Nobel da Paz de 2021 vai para jornalistas perseguidos na Rússia e nas Filipinas
Maria Ressa combate o populista Rodrigo Duterte nas Filipinas, enquanto Dmitry Muratov, editor-chefe de um jornal fundado com apoio de Gorbatchov, hoje é alvo da repressão de Putin.
A liberdade de expressão de qualquer indivíduo é assegurada desde 1948 pela Declaração Universal dos Direitos Humanos. Mesmo assim, às vezes são necessários alguns esforços extraordinários para mantê-la.
O Prêmio Nobel da Paz de 2021, anunciado na manhã desta sexta-feira (8), foi para dois jornalistas que trabalham pela causa e, consequentemente, desempenham papeis importantes na manutenção da democracia. São eles Maria Ressa e Dmitry Andreyevich Muratov.

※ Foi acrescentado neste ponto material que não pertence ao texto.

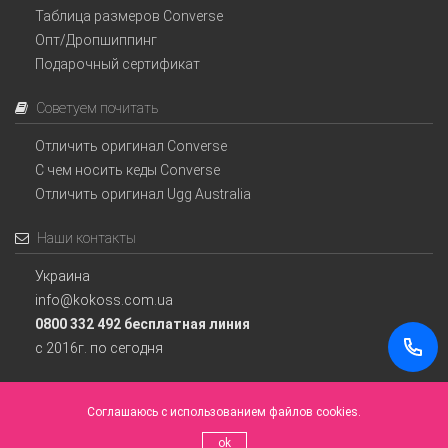
Таблица размеров Converse
Опт/Дропшиппинг
Подарочный сертификат
Советуем почитать
Отличить оригинал Converse
С чем носить кеды Converse
Отличить оригинал Ugg Australia
Наши контакты
Украина
info@kokoss.com.ua
0800 332 492 бесплатная линия
с 2016г. по сегодня
Соглашаюсь с использованием файлов cookies.
Интернет магазин Converse Украина.
ok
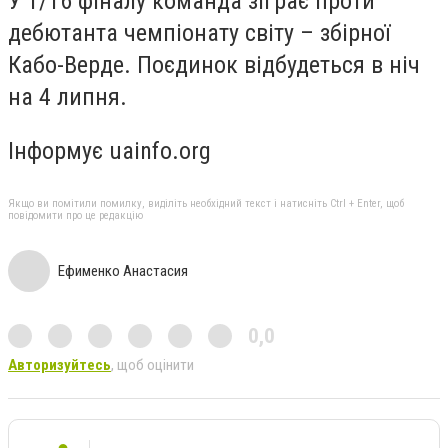
У 1/16 фіналу команда зіграє проти
дебютанта чемпіонату світу – збірної
Кабо-Верде. Поєдинок відбудеться в ніч
на 4 липня.
Інформує uainfo.org
Якщо ви помітили помилку, виділіть необхідний текст і натисніть Ctrl + Enter, щоб
повідомити про це редакцію
Ефименко Анастасия
0,0
Авторизуйтесь
, щоб оцінити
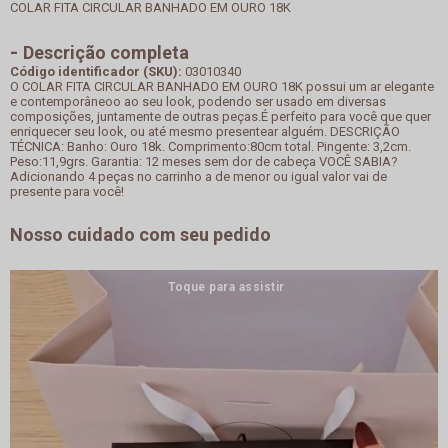
COLAR FITA CIRCULAR BANHADO EM OURO 18K
Descrição completa
Código identificador (SKU):
03010340
O COLAR FITA CIRCULAR BANHADO EM OURO 18K possui um ar elegante
e contemporâneoo ao seu look, podendo ser usado em diversas
composições, juntamente de outras peças.É perfeito para você que quer
enriquecer seu look, ou até mesmo presentear alguém. DESCRIÇÃO
TÉCNICA: Banho: Ouro 18k. Comprimento:80cm total. Pingente: 3,2cm.
Peso:11,9grs. Garantia: 12 meses sem dor de cabeça VOCÊ SABIA?
Adicionando 4 peças no carrinho a de menor ou igual valor vai de
presente para você!
Nosso cuidado com seu pedido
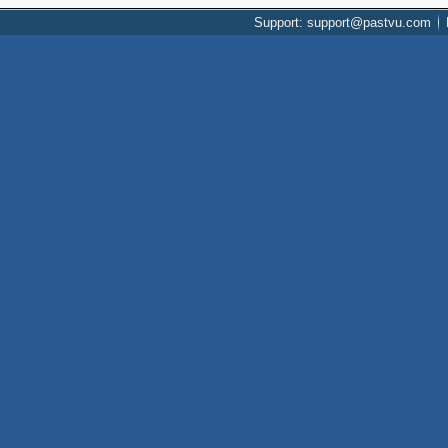
Support: support@pastvu.com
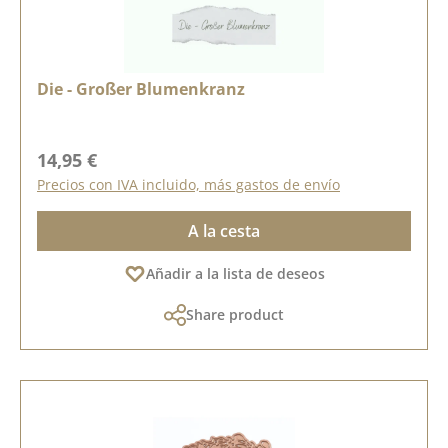
Die - Großer Blumenkranz
Precio normal:
14,95 €
Precios con IVA incluido, más gastos de envío
A la cesta
Añadir a la lista de deseos
Share product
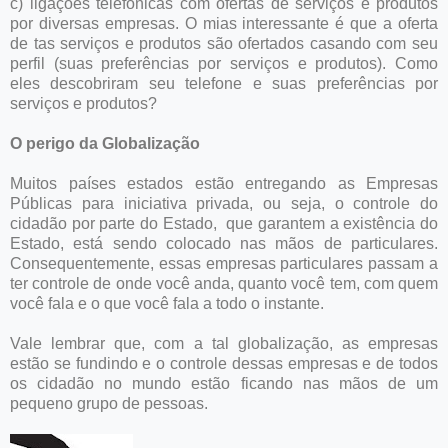
c) ligações telefônicas com ofertas de serviços e produtos
por diversas empresas. O mias interessante é que a oferta
de tas serviços e produtos são ofertados casando com seu
perfil (suas preferências por serviços e produtos). Como
eles descobriram seu telefone e suas preferências por
serviços e produtos?
O perigo da Globalização
Muitos países estados estão entregando as Empresas
Públicas para iniciativa privada, ou seja, o controle do
cidadão por parte do Estado, que garantem a existência do
Estado, está sendo colocado nas mãos de particulares.
Consequentemente, essas empresas particulares passam a
ter controle de onde você anda, quanto você tem, com quem
você fala e o que você fala a todo o instante.
Vale lembrar que, com a tal globalização, as empresas
estão se fundindo e o controle dessas empresas e de todos
os cidadão no mundo estão ficando nas mãos de um
pequeno grupo de pessoas.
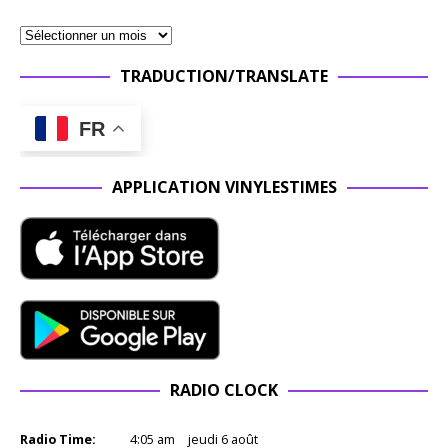
TRADUCTION/TRANSLATE
FR
APPLICATION VINYLESTIMES
RADIO CLOCK
Radio Time:
4
:
05
am
jeudi 6 août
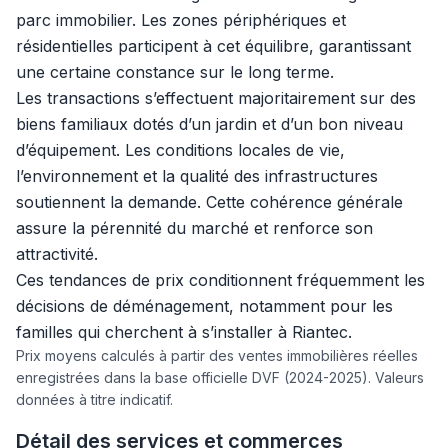
parc immobilier. Les zones périphériques et
résidentielles participent à cet équilibre, garantissant
une certaine constance sur le long terme.
Les transactions s’effectuent majoritairement sur des
biens familiaux dotés d’un jardin et d’un bon niveau
d’équipement. Les conditions locales de vie,
l’environnement et la qualité des infrastructures
soutiennent la demande. Cette cohérence générale
assure la pérennité du marché et renforce son
attractivité.
Ces tendances de prix conditionnent fréquemment les
décisions de déménagement, notamment pour les
familles qui cherchent à s’installer à Riantec.
Prix moyens calculés à partir des ventes immobilières réelles
enregistrées dans la base officielle DVF (2024-2025). Valeurs
données à titre indicatif.
Détail des services et commerces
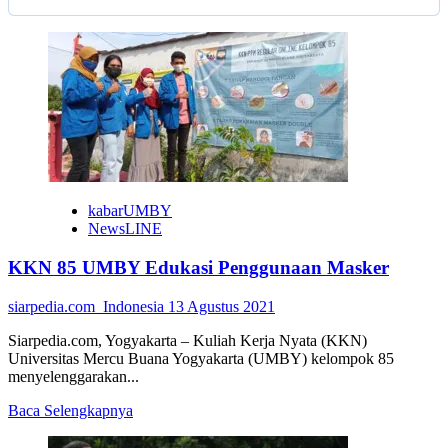
kabarUMBY
NewsLINE
KKN 85 UMBY Edukasi Penggunaan Masker
siarpedia.com_Indonesia
13 Agustus 2021
Siarpedia.com, Yogyakarta – Kuliah Kerja Nyata (KKN)
Universitas Mercu Buana Yogyakarta (UMBY) kelompok 85
menyelenggarakan...
Read
Baca Selengkapnya
more
about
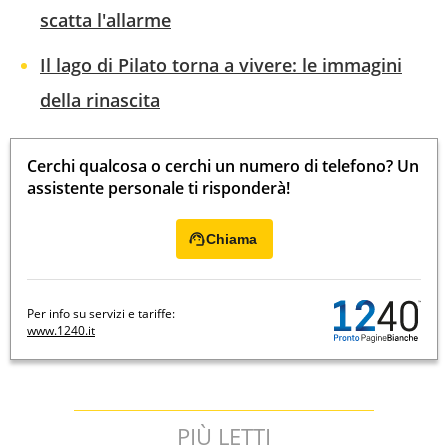
scatta l'allarme
Il lago di Pilato torna a vivere: le immagini
della rinascita
Cerchi qualcosa o cerchi un numero di telefono? Un
assistente personale ti risponderà!
Chiama
Per info su servizi e tariffe:
www.1240.it
PIÙ LETTI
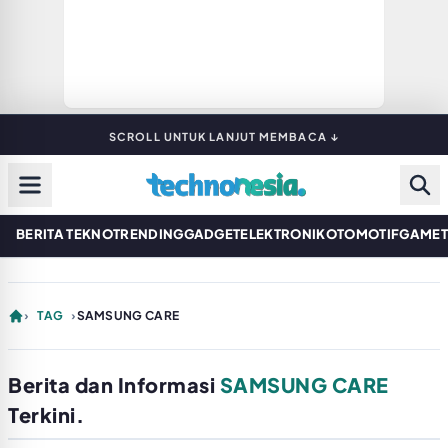
SCROLL UNTUK LANJUT MEMBACA ↓
BERITA TEKNO
TRENDING
GADGET
ELEKTRONIK
OTOMOTIF
GAME
›
TAG
›
SAMSUNG CARE
Berita dan Informasi
SAMSUNG CARE
Terkini.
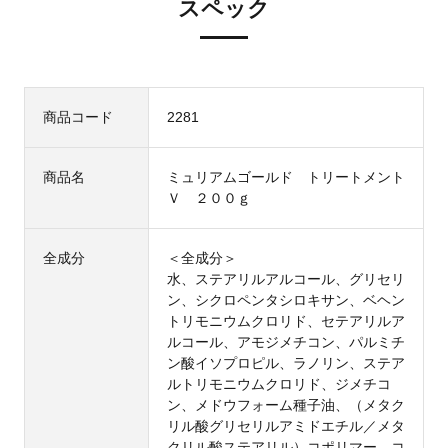
スペック
商品コード
2281
商品名
ミュリアムゴールド トリートメント
Ｖ ２００ｇ
全成分
＜全成分＞
水、ステアリルアルコール、グリセリ
ン、シクロペンタシロキサン、ベヘン
トリモニウムクロリド、セテアリルア
ルコール、アモジメチコン、パルミチ
ン酸イソプロピル、ラノリン、ステア
ルトリモニウムクロリド、ジメチコ
ン、メドウフォーム種子油、（メタク
リル酸グリセリルアミドエチル／メタ
クリル酸ステアリル）コポリマー、コ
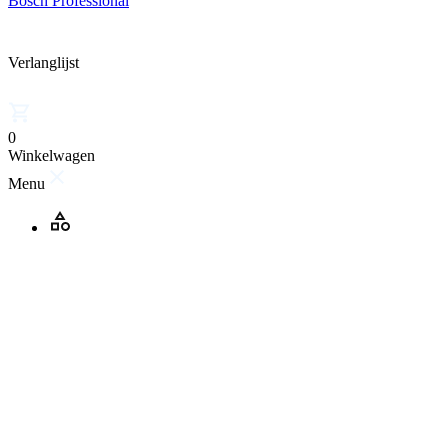
Bosch Professional
Verlanglijst
0
Winkelwagen
Menu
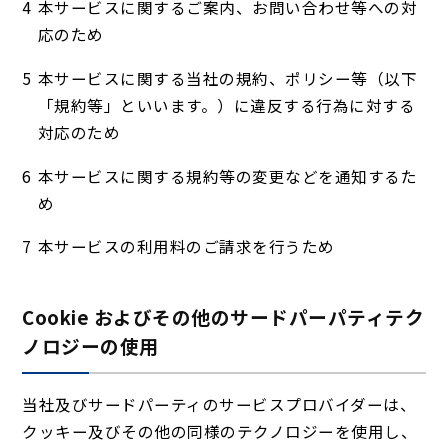
本サービスに関するご案内、お問い合わせ等への対
応のため
本サービスに関する当社の規約、ポリシー等（以下
「規約等」といいます。）に違反する行為に対する
対応のため
本サービスに関する規約等の変更などを通知するた
め
本サービスの利用料のご請求を行うため
Cookie およびその他のサードパーパティテク
ノロジーの使用
当社及びサードパーティのサービスプロバイダーは、
クッキー及びその他の同様のテクノロジーを使用し、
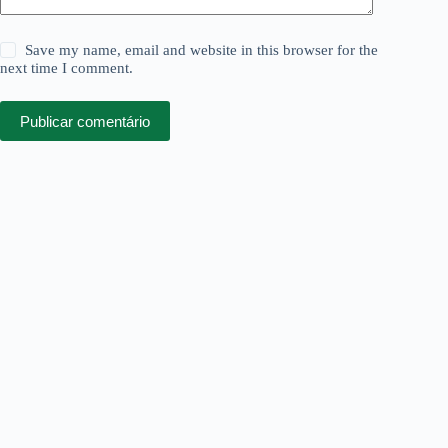
Save my name, email and website in this browser for the
next time I comment.
Publicar comentário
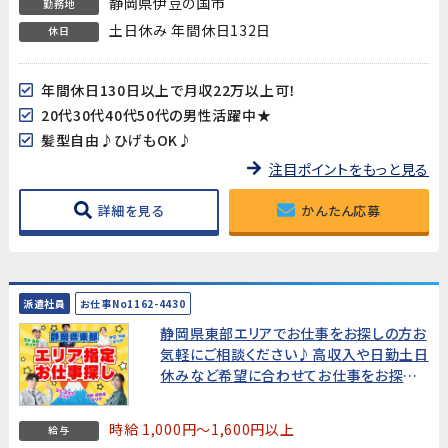
静岡県伊豆の国市
勤務地
土日休み 年間休日132日
休日
年間休日130日以上で月収22万以上可！
20代30代40代50代の男性活躍中★
髪型自由♪ひげもOK♪
注目ポイントをもっと見る
詳細を見る
かんたん応募
派遣社員
お仕事No1162-4430
静岡県東部エリアでお仕事をお探しの方お
気軽にご相談ください♪高収入や日勤土日
休みなど希望に合わせてお仕事をお探しし
ます!
時給 1,000円～1,600円以上
給与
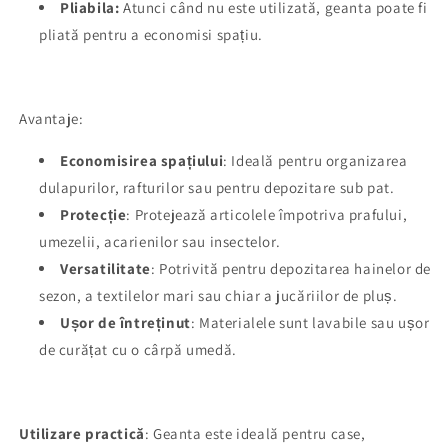
Pliabila:
Atunci când nu este utilizată, geanta poate fi
pliată pentru a economisi spațiu.
Avantaje:
Economisirea spațiului
: Ideală pentru organizarea
dulapurilor, rafturilor sau pentru depozitare sub pat.
Protecție
: Protejează articolele împotriva prafului,
umezelii, acarienilor sau insectelor.
Versatilitate
: Potrivită pentru depozitarea hainelor de
sezon, a textilelor mari sau chiar a jucăriilor de pluș.
Ușor de întreținut
: Materialele sunt lavabile sau ușor
de curățat cu o cârpă umedă.
Utilizare practică
: Geanta este ideală pentru case,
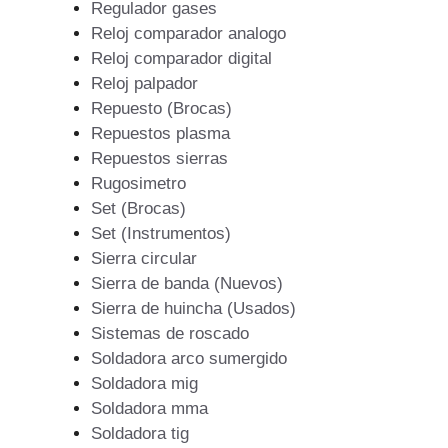
Regulador gases
Reloj comparador analogo
Reloj comparador digital
Reloj palpador
Repuesto (Brocas)
Repuestos plasma
Repuestos sierras
Rugosimetro
Set (Brocas)
Set (Instrumentos)
Sierra circular
Sierra de banda (Nuevos)
Sierra de huincha (Usados)
Sistemas de roscado
Soldadora arco sumergido
Soldadora mig
Soldadora mma
Soldadora tig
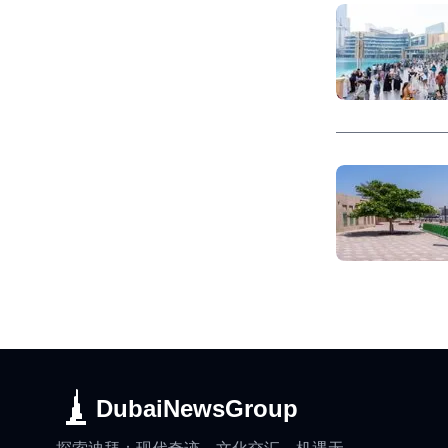
DubaiNewsGroup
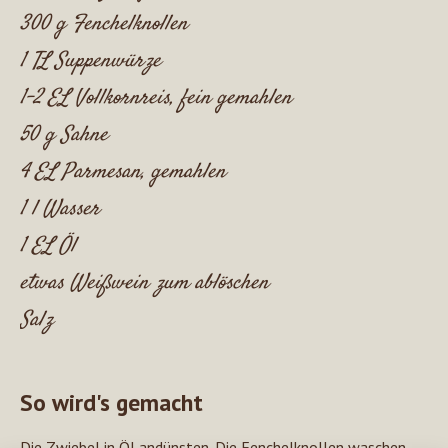
300 g Fenchelknollen
1 TL Suppenwürze
1-2 EL Vollkornreis, fein gemahlen
50 g Sahne
4 EL Parmesan, gemahlen
1 l Wasser
1 EL Öl
etwas Weißwein zum ablöschen
Salz
So wird's gemacht
Die Zwiebel in Öl andünsten. Die Fenchelknollen waschen,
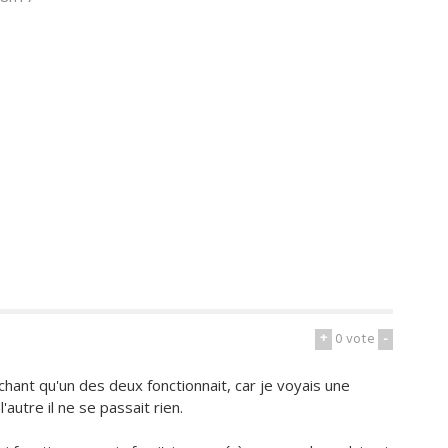
+
0
vote
-
sachant qu'un des deux fonctionnait, car je voyais une
 l'autre il ne se passait rien.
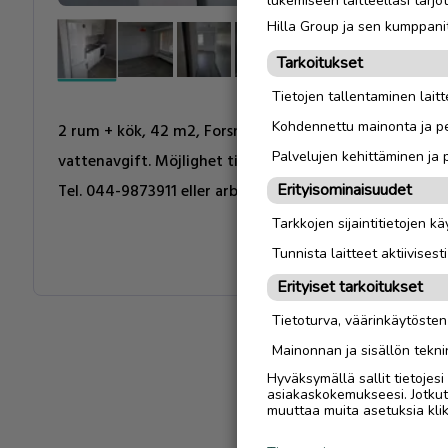
lukemiseen laitteellasi tar
Hilla Group ja sen kumppanit
Tarkoitukset
Tietojen tallentaminen laitte
Kohdennettu mainonta ja pe
2 rum + kök, 42 m2, Forsnäsgränd i Kronoby centrum. 
Palvelujen kehittäminen ja
vattenavgift. Möjlighet till kallt garage.
Tel. 044-9873911 eller arbetstid 050-3128536
Erityisominaisuudet
Tarkkojen sijaintitietojen k
Tunnista laitteet aktiivisest
Erityiset tarkoitukset
Tietoturva, väärinkäytöste
Mainonnan ja sisällön tekni
Hyväksymällä sallit tietojes
asiakaskokemukseesi. Jotkut t
muuttaa muita asetuksia klik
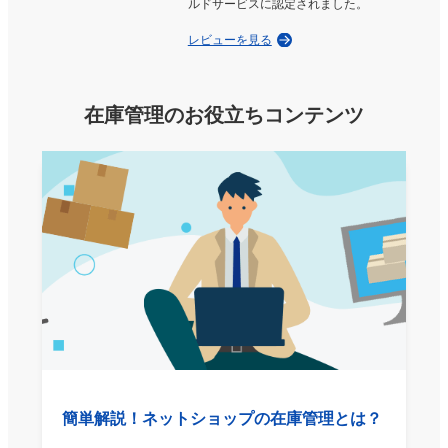
いやすいと思う。
ルドサービスに認定されました。
レビューを見る
5
2022/10/06
評価：
★★★★★
在庫管理のお役立ちコンテンツ
便利に使わせていただいております。 店舗の売り上げが
少ないので、もう少し価格が安くなるともっと有難いで
す。
5
2022/09/15
評価：
★★★★★
軽くて使いやすい
5
2022/07/30
評価：
★★★★★
対応も良く気に入っています。
簡単解説！ネットショップの在庫管理とは？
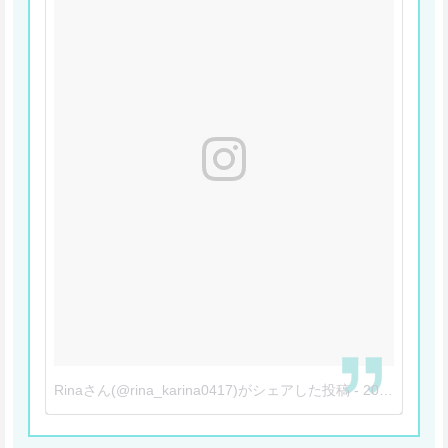
Rinaさん(@rina_karina0417)がシェアした投稿
-
2018年 5月月16日午後6時23分PDT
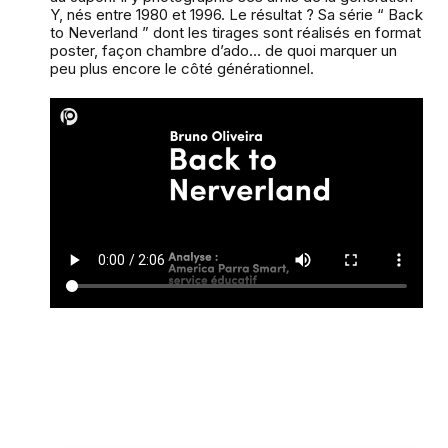
Y, nés entre 1980 et 1996. Le résultat ? Sa série “ Back
to Neverland ” dont les tirages sont réalisés en format
poster, façon chambre d’ado… de quoi marquer un
peu plus encore le côté générationnel.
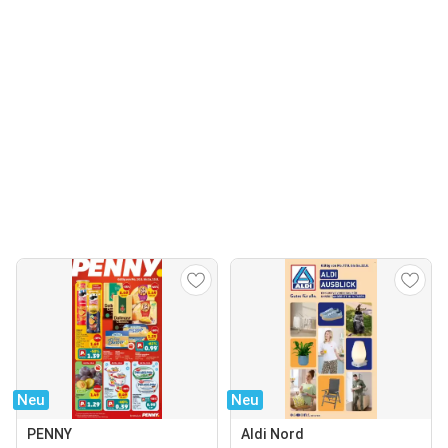
Neu
Neu
PENNY
Aldi Nord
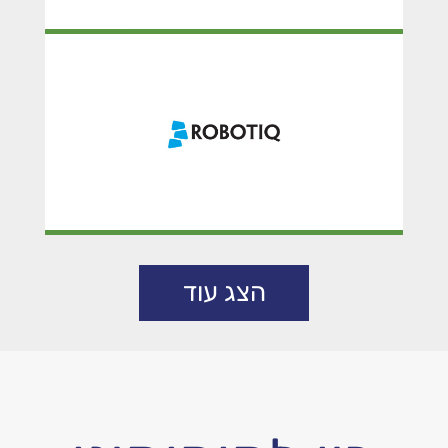
ROBOTIQ
הצג עוד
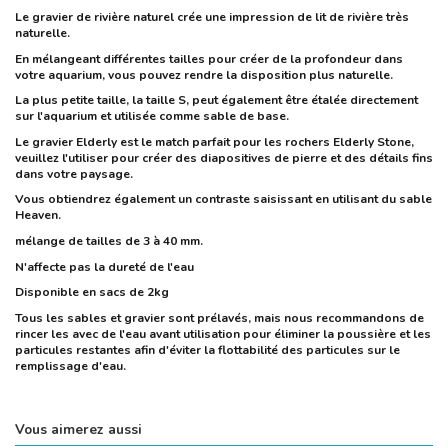
Le gravier de rivière naturel crée une impression de lit de rivière très
naturelle.
En mélangeant différentes tailles pour créer de la profondeur dans
votre aquarium, vous pouvez rendre la disposition plus naturelle.
La plus petite taille, la taille S, peut également être étalée directement
sur l'aquarium et utilisée comme sable de base.
Le gravier Elderly est le match parfait pour les rochers Elderly Stone,
veuillez l'utiliser pour créer des diapositives de pierre et des détails fins
dans votre paysage.
Vous obtiendrez également un contraste saisissant en utilisant du sable
Heaven. ​
mélange de tailles de 3 à 40 mm.
N'affecte pas la dureté de l'eau
Disponible en sacs de 2kg ​
Tous les sables et gravier sont prélavés, mais nous recommandons de
rincer les avec de l'eau avant utilisation pour éliminer la poussière et les
particules restantes afin d'éviter la flottabilité des particules sur le
remplissage d'eau.
Vous aimerez aussi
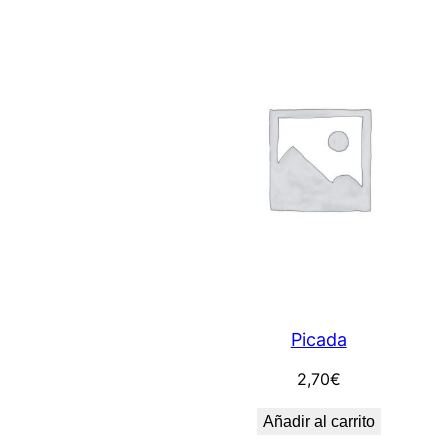
Picada
2,70
€
Añadir al carrito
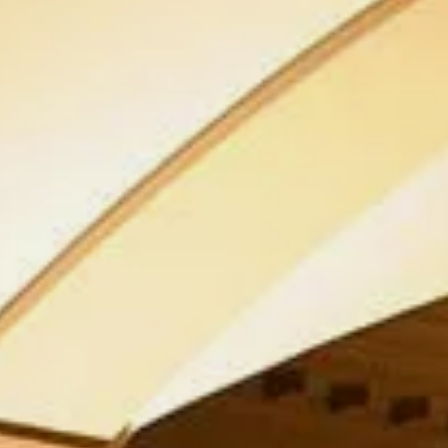
All-in-One LED Wände
e-Paper Displays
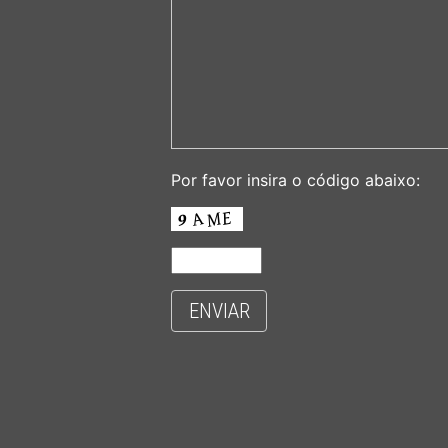
Por favor insira o código abaixo:
ENVIAR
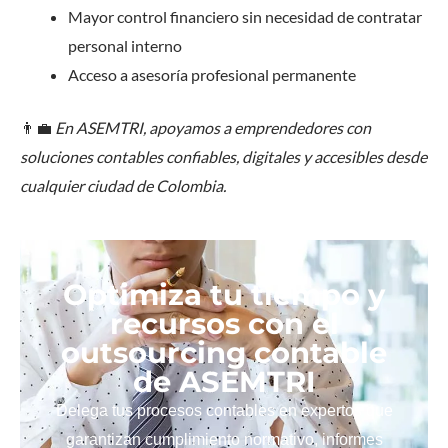
Mayor control financiero sin necesidad de contratar
personal interno
Acceso a asesoría profesional permanente
👨‍💼
En ASEMTRI, apoyamos a emprendedores con
soluciones contables confiables, digitales y accesibles desde
cualquier ciudad de Colombia.
Optimiza tu tiempo y
recursos con el
outsourcing contable
de ASEMTRI
Delega tus procesos contables en expertos que
garantizan cumplimiento normativo, informes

Maria Ressa é cofundadora da Rappler, uma empresa de mídia digital sediada nas Filipinas. O veículo tem como foco o jornalismo investigativo no país. Ela expõe o autoritarismo crescente do governo do arquipélago, alvo de muitas denúncias de abuso de poder e violência desde a chegada do populista de extrema direita Rodrigo Duterte ao poder.
A Rappler também têm documentado a disseminação de notícias falsas nas redes sociais, que são utilizadas para assediar oponentes políticos e manipular o debate público. A desinformação online evidentemente é um problema global, e foi um aspecto importante nas vitórias eleitorais de outros populistas, como Trump nos EUA e Bolsonaro no Brasil.
Dmitry Muratov, por sua vez, é um dos fundadores e editor-chefe do jornal russo Novaya Gazeta. A publicação tem uma atitude crítica em relação a Putin e aborda temas que raramente são mencionados por outros meios de comunicação do país, em sua maioria censurados abertamente pelo ex-KGB. Corrupção, violência policial, prisões ilegais e fraude eleitoral são alguns dos tópicos explorados.
Seis jornalistas do Novaya Gazeta foram mortos desde a sua fundação, incluindo Anna Politkovskaja, que escreveu artigos reveladores sobre a guerra na Chechênia. Todos os assassinatos ocorreram após a chegada de Vladimir Putin ao poder.
O Novaya Gazeta foi fundado em 1993 por um grupo de ex-jornalistas do Komsomolskaya Pravda, um tabloide russo. Quem investiu no negócio foi Mikhail Gorbatchov, o último líder da União Soviética, que doou os primeiros computadores do jornal. Hoje, estas máquinas que escreveram a história estão expostas em gabinetes de vidro na entrada do prédio.
Ironicamente, o dinheiro utilizado por Gorbatchov para fazer a doação veio do Prêmio Nobel da Paz que ele recebeu em 1990 – entre outras razões, por ter se preocupado em tornar a Rússia um país mais livre e democrático.
Gorbatchovcara cresceu sob o regime de Stalin e viveu a ocupação alemã durante a 2ª Guerra Mundial. Ele estudou direito e seguiu carreira no Partido Comunista, assumindo o cargo mais alto da União Soviética em 1985. Mas Gorbatchov havia viajado bastante pelo Ocidente e já enxergava o sistema soviético como ineficiente, o que o levou a propor reformas que abririam o país.
Ele ordenou a retirada soviética da Guerra do Afeganistão e participou de reuniões com o então presidente dos EUA, Ronald Reagan, para limitar o uso de armas nucleares e acabar de vez com a disputa entre as potências. O Comitê do Nobel considerou Gorbatchov como uma peça relevante para o fim pacífico da Guerra Fria, o que foi decisivo para a sua premiação.
O político também implementou a glasnost (transparência), uma política que favorecia as liberdades de expressão e imprensa, o que ajuda a explicar seu interesse no jornal. Além disso, seu investimento não foi único: em 2006, Gorbachev, em parceria com o empresário e então deputado russo Alexander Lebedev, comprou 49% da Novaya Gazeta, que andava mal das pernas. Hoje, o ex-presidente detém 10% da publicação, mas nunca usou o veículo para benefício próprio ou participou de decisões editoriais.